• Texte extrait:
■ ■ ■ ■
On a démontré, par des raisons qui n’ont pas été réfutées, que la production
indigène n’a pas besoin maintenant de protection. Le droit à l’importation
étrangère a été minime pendant le temps où les bois étaient à bas prix, la
production indigène pouvait souffrir. Mais à l’heure qu’il est, par cela même
que le prix du bois est élevé, la production indigène ne souffre en aucune
manière ; et c’est lorsque la production indigène n’est nullement en
souffrance, que vous voulez appliquer le remède. Mais c’est de la déraison,
c’est plus que de l’absurdité.
Les
bois sont une matière première pour les constructions civiles et navales. Cette
matière première est à très haut prix, et c’est ce moment que vous voulez
choisir pour l’augmenter encore, pour accroître en quelque sorte un mal : ce
qui, je le répète, me paraît déraisonnable.
■ ■ ■ ■
(Entrées d'un jeu de données)

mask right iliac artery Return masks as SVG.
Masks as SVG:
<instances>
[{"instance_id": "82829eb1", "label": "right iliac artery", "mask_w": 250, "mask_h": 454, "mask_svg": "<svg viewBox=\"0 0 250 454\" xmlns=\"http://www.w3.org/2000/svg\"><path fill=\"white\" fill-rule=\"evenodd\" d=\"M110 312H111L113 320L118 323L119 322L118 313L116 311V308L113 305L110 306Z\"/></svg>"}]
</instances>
■ ■ ■ ■
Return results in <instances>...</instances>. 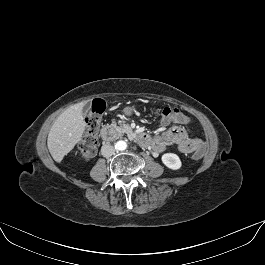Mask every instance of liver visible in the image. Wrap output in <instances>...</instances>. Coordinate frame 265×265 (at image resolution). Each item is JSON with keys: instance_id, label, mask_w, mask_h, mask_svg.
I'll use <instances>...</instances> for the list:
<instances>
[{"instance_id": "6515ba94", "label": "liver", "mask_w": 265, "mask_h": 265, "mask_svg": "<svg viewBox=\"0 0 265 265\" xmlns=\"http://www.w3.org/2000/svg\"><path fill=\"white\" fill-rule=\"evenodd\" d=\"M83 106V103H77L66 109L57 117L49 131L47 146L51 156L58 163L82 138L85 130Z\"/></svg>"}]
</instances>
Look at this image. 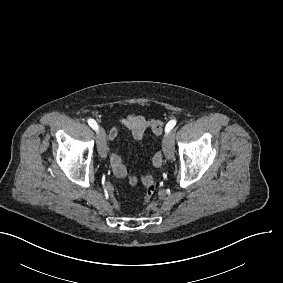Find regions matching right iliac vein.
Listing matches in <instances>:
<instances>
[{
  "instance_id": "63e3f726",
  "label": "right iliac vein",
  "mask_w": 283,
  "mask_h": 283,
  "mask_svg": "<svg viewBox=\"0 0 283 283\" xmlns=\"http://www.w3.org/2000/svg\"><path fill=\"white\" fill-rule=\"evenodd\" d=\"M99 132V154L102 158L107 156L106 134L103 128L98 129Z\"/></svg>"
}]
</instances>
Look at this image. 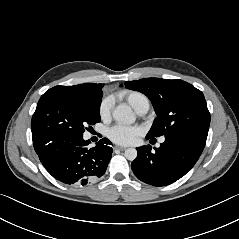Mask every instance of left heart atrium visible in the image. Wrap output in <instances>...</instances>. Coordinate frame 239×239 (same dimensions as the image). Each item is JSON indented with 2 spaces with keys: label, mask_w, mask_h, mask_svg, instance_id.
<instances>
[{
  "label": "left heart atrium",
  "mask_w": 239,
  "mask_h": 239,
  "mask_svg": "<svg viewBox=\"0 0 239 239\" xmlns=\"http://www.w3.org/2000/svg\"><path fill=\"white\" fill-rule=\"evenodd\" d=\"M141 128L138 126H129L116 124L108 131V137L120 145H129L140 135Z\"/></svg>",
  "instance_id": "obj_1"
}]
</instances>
■ ■ ■ ■
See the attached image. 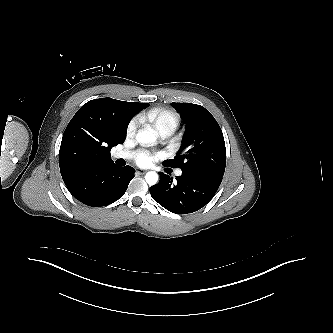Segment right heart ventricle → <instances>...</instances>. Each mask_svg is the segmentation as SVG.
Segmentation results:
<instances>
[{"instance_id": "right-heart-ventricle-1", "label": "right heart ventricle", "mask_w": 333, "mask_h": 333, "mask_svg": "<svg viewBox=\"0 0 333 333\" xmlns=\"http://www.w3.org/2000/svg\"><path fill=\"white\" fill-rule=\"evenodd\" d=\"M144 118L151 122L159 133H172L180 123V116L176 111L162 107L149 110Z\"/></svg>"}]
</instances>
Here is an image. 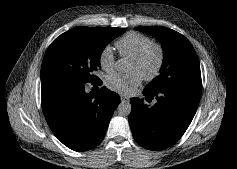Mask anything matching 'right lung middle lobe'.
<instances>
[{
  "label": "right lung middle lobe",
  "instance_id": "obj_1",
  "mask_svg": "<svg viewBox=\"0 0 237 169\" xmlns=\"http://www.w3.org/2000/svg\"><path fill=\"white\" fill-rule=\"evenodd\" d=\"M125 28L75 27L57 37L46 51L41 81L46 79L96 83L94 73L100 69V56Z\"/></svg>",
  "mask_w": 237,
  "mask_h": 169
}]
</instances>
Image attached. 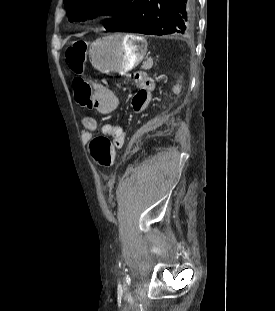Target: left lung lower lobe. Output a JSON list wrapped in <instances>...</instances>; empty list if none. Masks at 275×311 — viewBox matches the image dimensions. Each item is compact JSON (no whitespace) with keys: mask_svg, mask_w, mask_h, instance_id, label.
■ ■ ■ ■
• Consignes:
**a)** D'après le texte sur le droit d'importation des bois, à quelles constructions les bois servent-ils de matière première ?
**b)** Recopiez à l'identique tout le passage du texte sur le droit d'importation des bois, de « On a démontré, par » jusqu'à « me paraît déraisonnable. ».

• Résultats de l'exercice:
**a)** Aux constructions civiles et navales.

**b)**
On a démontré, par des raisons qui n’ont pas été réfutées, que la production
indigène n’a pas besoin maintenant de protection. Le droit à l’importation
étrangère a été minime pendant le temps où les bois étaient à bas prix, la
production indigène pouvait souffrir. Mais à l’heure qu’il est, par cela même
que le prix du bois est élevé, la production indigène ne souffre en aucune
manière ; et c’est lorsque la production indigène n’est nullement en
souffrance, que vous voulez appliquer le remède. Mais c’est de la déraison,
c’est plus que de l’absurdité.
Les
bois sont une matière première pour les constructions civiles et navales. Cette
matière première est à très haut prix, et c’est ce moment que vous voulez
choisir pour l’augmenter encore, pour accroître en quelque sorte un mal : ce
qui, je le répète, me paraît déraisonnable.